We at the Angrybear have argued that as President Bush emphasizes the benefits of his decision on 3/19/2003 to invade Iraq, we should also be mindful of the enormous costs. It is not simply the budgetary costs but also the costs in terms of lost lives both in terms of the over 1000 American soldiers and the number of Iraqis killed, wounded, or economically displaced. Of course, the loss in American prestige, resources devoted to the real war on Al Qaeda, and the rejuvenation of Al Qaeda’s recruiting efforts have dwarfed the benefits of ousting Saddam Hussein’s tyranny, which has made us less safe from terrorism.

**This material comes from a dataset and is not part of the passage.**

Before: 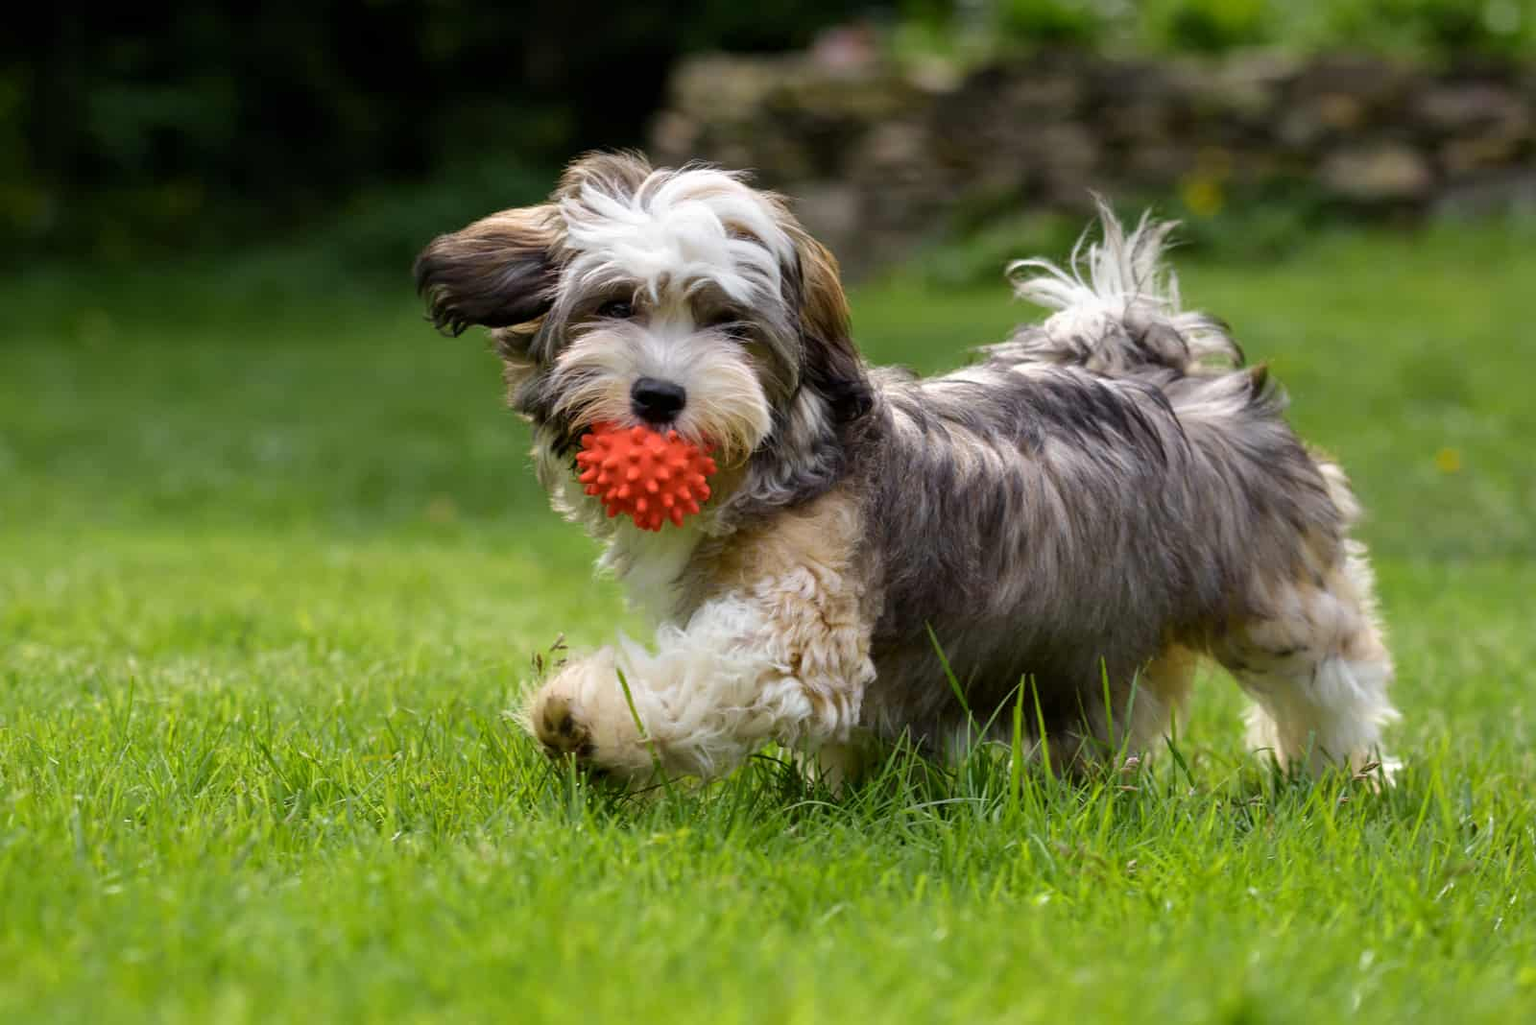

And let’s not forget the number of our soldiers wounded, which via Juan Cole, we learn from this letter from Erik K. Gustafson, Executive Director – Education for Peace in Iraq Center is being underreported:
Of course, U.S. military deaths are only part of the total number of U.S. casualties we are suffering in Iraq. And judging from the numbers, these other casualties are clearly being under-reported by the Pentagon. The military is ONLY counting soldiers it classifies as wounded in action. Historically, casualty counts have always included injuries and illnesses…Here’s another article describing how the Department of Veterans Affairs counted 33,000 Iraq and Afghan war veterans seeking healthcare. Obviously, not all of these are related to the war. However, the fact that 33,000 have sought care already is highly alarming.
His letter ends with this comment about the death toil among Iraq civilians:
And we must not forget the toll the conflict is having on Iraq’s civilian population. According to Amnesty International and others, more than 10,000 civilians have been killed since the war began. The number of total Iraqi deaths may be as high as 30,000.
Yes, Saddam Hussein has been removed from power. But American safety from terrorism has been increased as a result, while the toll of human sufferring is being underreported by our government. Why?